Committee proposed to monitor election campaign

BELGRADE -- Program Director of Transparency Serbia Nemanja Nenadić has said that a parliamentary committee should be formed to monitor the upcoming election campaign.

(Tanjug, file)
(Tanjug, file)

The formation of this committee is necessary to prevent the abuse of public offices for promotional purposes, said Nenadić.

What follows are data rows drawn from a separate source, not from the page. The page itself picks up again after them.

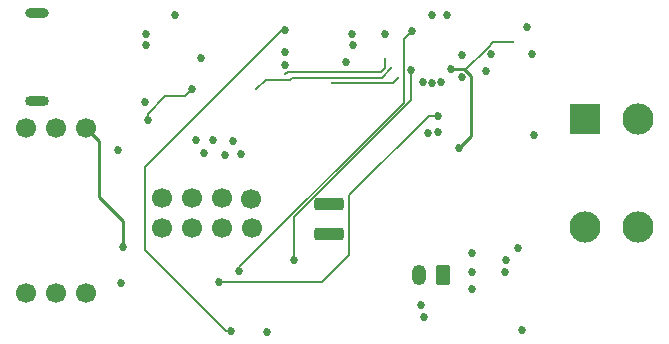
<source format=gbr>
%TF.GenerationSoftware,KiCad,Pcbnew,7.0.10*%
%TF.CreationDate,2024-12-22T23:47:13-08:00*%
%TF.ProjectId,wsg1.0,77736731-2e30-42e6-9b69-6361645f7063,rev?*%
%TF.SameCoordinates,Original*%
%TF.FileFunction,Copper,L4,Bot*%
%TF.FilePolarity,Positive*%
%FSLAX46Y46*%
G04 Gerber Fmt 4.6, Leading zero omitted, Abs format (unit mm)*
G04 Created by KiCad (PCBNEW 7.0.10) date 2024-12-22 23:47:13*
%MOMM*%
%LPD*%
G01*
G04 APERTURE LIST*
G04 Aperture macros list*
%AMRoundRect*
0 Rectangle with rounded corners*
0 $1 Rounding radius*
0 $2 $3 $4 $5 $6 $7 $8 $9 X,Y pos of 4 corners*
0 Add a 4 corners polygon primitive as box body*
4,1,4,$2,$3,$4,$5,$6,$7,$8,$9,$2,$3,0*
0 Add four circle primitives for the rounded corners*
1,1,$1+$1,$2,$3*
1,1,$1+$1,$4,$5*
1,1,$1+$1,$6,$7*
1,1,$1+$1,$8,$9*
0 Add four rect primitives between the rounded corners*
20,1,$1+$1,$2,$3,$4,$5,0*
20,1,$1+$1,$4,$5,$6,$7,0*
20,1,$1+$1,$6,$7,$8,$9,0*
20,1,$1+$1,$8,$9,$2,$3,0*%
G04 Aperture macros list end*
%TA.AperFunction,ComponentPad*%
%ADD10C,1.700000*%
%TD*%
%TA.AperFunction,ComponentPad*%
%ADD11R,2.640000X2.640000*%
%TD*%
%TA.AperFunction,ComponentPad*%
%ADD12C,2.640000*%
%TD*%
%TA.AperFunction,ComponentPad*%
%ADD13RoundRect,0.250000X0.350000X0.625000X-0.350000X0.625000X-0.350000X-0.625000X0.350000X-0.625000X0*%
%TD*%
%TA.AperFunction,ComponentPad*%
%ADD14O,1.200000X1.750000*%
%TD*%
%TA.AperFunction,ComponentPad*%
%ADD15RoundRect,0.275000X-0.975000X-0.275000X0.975000X-0.275000X0.975000X0.275000X-0.975000X0.275000X0*%
%TD*%
%TA.AperFunction,ComponentPad*%
%ADD16O,2.000000X0.822200*%
%TD*%
%TA.AperFunction,ComponentPad*%
%ADD17O,2.000000X0.898400*%
%TD*%
%TA.AperFunction,ViaPad*%
%ADD18C,0.300000*%
%TD*%
%TA.AperFunction,ViaPad*%
%ADD19C,0.685800*%
%TD*%
%TA.AperFunction,Conductor*%
%ADD20C,0.127000*%
%TD*%
%TA.AperFunction,Conductor*%
%ADD21C,0.254000*%
%TD*%
G04 APERTURE END LIST*
D10*
%TO.P,J3,1,D-*%
%TO.N,USB_D-*%
X1480000Y-24490000D03*
%TO.P,J3,2,SHIELD*%
%TO.N,GNDA*%
X4020000Y-24490000D03*
%TO.P,J3,3,D+*%
%TO.N,USB_D+*%
X6560000Y-24490000D03*
%TO.P,J3,4,GND*%
%TO.N,GNDA*%
X1480000Y-10490000D03*
%TO.P,J3,5,VBUS*%
%TO.N,5V USB*%
X4020000Y-10490000D03*
%TO.P,J3,6,CC*%
%TO.N,Net-(J3-CC)*%
X6560000Y-10490000D03*
%TD*%
D11*
%TO.P,J1,1,1*%
%TO.N,S+*%
X48850000Y-9750000D03*
D12*
%TO.P,J1,2,2*%
%TO.N,S-*%
X53300000Y-9750000D03*
%TO.P,J1,3,3*%
%TO.N,2V5 Ref*%
X53300000Y-18870000D03*
%TO.P,J1,4,4*%
%TO.N,GNDA*%
X48850000Y-18870000D03*
%TD*%
D13*
%TO.P,J4,1,Pin_1*%
%TO.N,BAT-*%
X36770000Y-22950000D03*
D14*
%TO.P,J4,2,Pin_2*%
%TO.N,BAT+*%
X34770000Y-22950000D03*
%TD*%
D15*
%TO.P,U1,15,BAT-*%
%TO.N,BAT-*%
X27161700Y-19456400D03*
%TO.P,U1,16,Bat+*%
%TO.N,BAT+*%
X27161700Y-16916400D03*
D10*
%TO.P,U1,17,MTDO*%
%TO.N,unconnected-(U1-MTDO-Pad17)*%
X12988500Y-18948400D03*
%TO.P,U1,18,MTDI*%
%TO.N,unconnected-(U1-MTDI-Pad18)*%
X13016500Y-16408400D03*
%TO.P,U1,19,GND*%
%TO.N,unconnected-(U1-GND-Pad19)*%
X15528500Y-18948400D03*
%TO.P,U1,20,EN*%
%TO.N,unconnected-(U1-EN-Pad20)*%
X15528500Y-16408400D03*
%TO.P,U1,21,MTCK*%
%TO.N,unconnected-(U1-MTCK-Pad21)*%
X18068500Y-18948400D03*
%TO.P,U1,22,MTMS*%
%TO.N,unconnected-(U1-MTMS-Pad22)*%
X18068500Y-16408400D03*
%TO.P,U1,23,3v3*%
%TO.N,unconnected-(U1-3v3-Pad23)*%
X20608500Y-18948400D03*
%TO.P,U1,24,BOOT*%
%TO.N,unconnected-(U1-BOOT-Pad24)*%
X20551700Y-16501000D03*
%TD*%
D16*
%TO.P,J2,MH1,MH1*%
%TO.N,unconnected-(J2-PadMH1)*%
X2440000Y-720000D03*
D17*
%TO.P,J2,MH2,MH2*%
%TO.N,unconnected-(J2-PadMH2)*%
X2440000Y-8220000D03*
%TD*%
D18*
%TO.N,MOSI_ADC*%
X20980000Y-7170000D03*
%TO.N,SCLK_ADC*%
X27350000Y-6710000D03*
D19*
%TO.N,GNDA*%
X35850000Y-6670000D03*
X35100000Y-6570000D03*
X15860000Y-11530000D03*
X28600000Y-4860000D03*
X43110000Y-20670000D03*
X11550000Y-8300000D03*
X11670000Y-3450000D03*
X42090000Y-21660000D03*
X42060000Y-22640000D03*
X11670000Y-2480000D03*
X36620000Y-6590000D03*
X23422504Y-5157607D03*
X44460000Y-11050000D03*
X9540000Y-23580000D03*
X34950000Y-25480000D03*
X44350000Y-4180000D03*
X38370000Y-4290000D03*
X39240000Y-22630000D03*
X38380000Y-6160000D03*
X16590000Y-12600000D03*
X14090000Y-950000D03*
X36360000Y-10810000D03*
X43900000Y-1910000D03*
X17300000Y-11530000D03*
X43510000Y-27540000D03*
X40440000Y-5680000D03*
%TO.N,5V5*%
X40820000Y-4250000D03*
X9290000Y-12310000D03*
X35510000Y-10900000D03*
X16310000Y-4540000D03*
X39220000Y-21040000D03*
X39280000Y-24150000D03*
X35210000Y-26510000D03*
X35850000Y-890000D03*
%TO.N,2V5 Ref*%
X37120000Y-910000D03*
%TO.N,DAC Bias*%
X37480000Y-5470000D03*
X38160000Y-12140000D03*
D18*
X42740000Y-3190000D03*
D19*
%TO.N,3V3*%
X31913400Y-2480000D03*
X19030000Y-11550000D03*
X29150000Y-3490000D03*
X19700000Y-12680000D03*
X29040000Y-2560000D03*
X23380000Y-4040000D03*
X21880000Y-27730000D03*
X18300000Y-12730000D03*
%TO.N,ADC DReady*%
X19540000Y-22590000D03*
X34160000Y-2240000D03*
D18*
%TO.N,MISO*%
X23450000Y-5900000D03*
X31900000Y-4670000D03*
D19*
%TO.N,CS-ADC*%
X34080000Y-5530000D03*
X24140000Y-21650000D03*
%TO.N,CS-MEM*%
X18870000Y-27700000D03*
X23390000Y-2150000D03*
%TO.N,Net-(PS2-FB)*%
X15560000Y-7140000D03*
X11800000Y-9790000D03*
%TO.N,CS-DAC*%
X36380000Y-9440000D03*
X17860000Y-23550000D03*
%TO.N,Net-(J3-CC)*%
X9730000Y-20530000D03*
D18*
%TO.N,MOSI_ADC*%
X32420000Y-5440000D03*
%TO.N,SCLK_ADC*%
X32980000Y-6240000D03*
%TD*%
D20*
%TO.N,MOSI_ADC*%
X21770000Y-6400000D02*
X20990000Y-7180000D01*
X31650000Y-6210000D02*
X24035488Y-6210000D01*
X32420000Y-5440000D02*
X31650000Y-6210000D01*
X23845488Y-6400000D02*
X21770000Y-6400000D01*
X24035488Y-6210000D02*
X23845488Y-6400000D01*
%TO.N,MISO*%
X23630000Y-5720000D02*
X23450000Y-5900000D01*
X31570000Y-5720000D02*
X23630000Y-5720000D01*
X31900000Y-5390000D02*
X31570000Y-5720000D01*
X31900000Y-4670000D02*
X31900000Y-5390000D01*
%TO.N,SCLK_ADC*%
X27360000Y-6700000D02*
X27350000Y-6710000D01*
X28200000Y-6700000D02*
X27360000Y-6700000D01*
%TO.N,DAC Bias*%
X40570000Y-3670000D02*
X41050000Y-3190000D01*
D21*
X38652072Y-5587928D02*
X38534144Y-5470000D01*
D20*
X38652072Y-5587928D02*
X40570000Y-3670000D01*
D21*
X39170000Y-11130000D02*
X38160000Y-12140000D01*
D20*
X41050000Y-3190000D02*
X42740000Y-3190000D01*
D21*
X38534144Y-5470000D02*
X37480000Y-5470000D01*
X38652072Y-5587928D02*
X39170000Y-6105856D01*
X39170000Y-6105856D02*
X39170000Y-11130000D01*
D20*
%TO.N,ADC DReady*%
X34160000Y-2240000D02*
X33443500Y-2956500D01*
X19540000Y-22262954D02*
X19540000Y-22590000D01*
X33443500Y-2956500D02*
X33443500Y-8359454D01*
X33443500Y-8359454D02*
X19540000Y-22262954D01*
%TO.N,CS-ADC*%
X24140000Y-21650000D02*
X24140000Y-18022164D01*
X34080000Y-8082164D02*
X34080000Y-5530000D01*
X24140000Y-18022164D02*
X34080000Y-8082164D01*
%TO.N,CS-MEM*%
X23190000Y-2150000D02*
X23390000Y-2150000D01*
X18390000Y-27700000D02*
X11540000Y-20850000D01*
X18870000Y-27700000D02*
X18390000Y-27700000D01*
X11540000Y-13800000D02*
X23190000Y-2150000D01*
X11540000Y-20850000D02*
X11540000Y-13800000D01*
%TO.N,Net-(PS2-FB)*%
X11800000Y-9790000D02*
X11800000Y-9260000D01*
X14930000Y-7770000D02*
X15560000Y-7140000D01*
X11800000Y-9260000D02*
X13290000Y-7770000D01*
X13290000Y-7770000D02*
X14930000Y-7770000D01*
%TO.N,CS-DAC*%
X17860000Y-23550000D02*
X17880000Y-23530000D01*
X35590000Y-9440000D02*
X36380000Y-9440000D01*
X28854100Y-21215900D02*
X28854100Y-16175900D01*
X28854100Y-16175900D02*
X35590000Y-9440000D01*
X17880000Y-23530000D02*
X26540000Y-23530000D01*
X26540000Y-23530000D02*
X28854100Y-21215900D01*
D21*
%TO.N,Net-(J3-CC)*%
X9730000Y-18350000D02*
X7670000Y-16290000D01*
X7670000Y-16290000D02*
X7670000Y-11600000D01*
X7670000Y-11600000D02*
X6560000Y-10490000D01*
X9730000Y-20530000D02*
X9730000Y-18350000D01*
D20*
%TO.N,SCLK_ADC*%
X32520000Y-6700000D02*
X28200000Y-6700000D01*
X32980000Y-6240000D02*
X32520000Y-6700000D01*
%TD*%
M02*

</source>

"An election campaign certainly awaits us, and very soon, and almost certainly there will not be time to correct all the things that need to be done before the announcement of elections, things that have been trailing us since the last election campaign," he said, and explained that "all suspicions of abuse of public resources and vote buying should be investigated, while what has been a mass phenomenon in all previous elections - the use of public offices for promotional purposes - should be prevented."

Nenadić told RTS that Transparency Serbia had already sent a proposal to parliament to form a supervisory committee made up of representatives of the professional community, which should be supported by all parties.

According to him, the committee would "monitor the behavior of public officials during the campaign, to prevent witnessing one more time a series of openings schools, hospitals, roads... finished and unfinished."

Nenadić said that in this way, Serbia would have "a clean election campaign to consider the offered political ideas."

When it comes to the 24 disputed privatizations, Nenadić stated that the government should say which of the issues raised by the Anti-Corruption Council in their reports published in the past ten years were found to be irrefutably true, and which were not.

The government owes us an answer about this, said Nenadić.

"We heard from the government two years ago that 24 cases of disputed privatizations have priority and some special, ad hoc teams were formed, but we have no information as to what will happen after that, will these structures continue to work in that form," he said.

Nenadić also told RTS that the government, prosecutors and the police should say whether such teams will exist in the future, with a clear mandate regulated by law.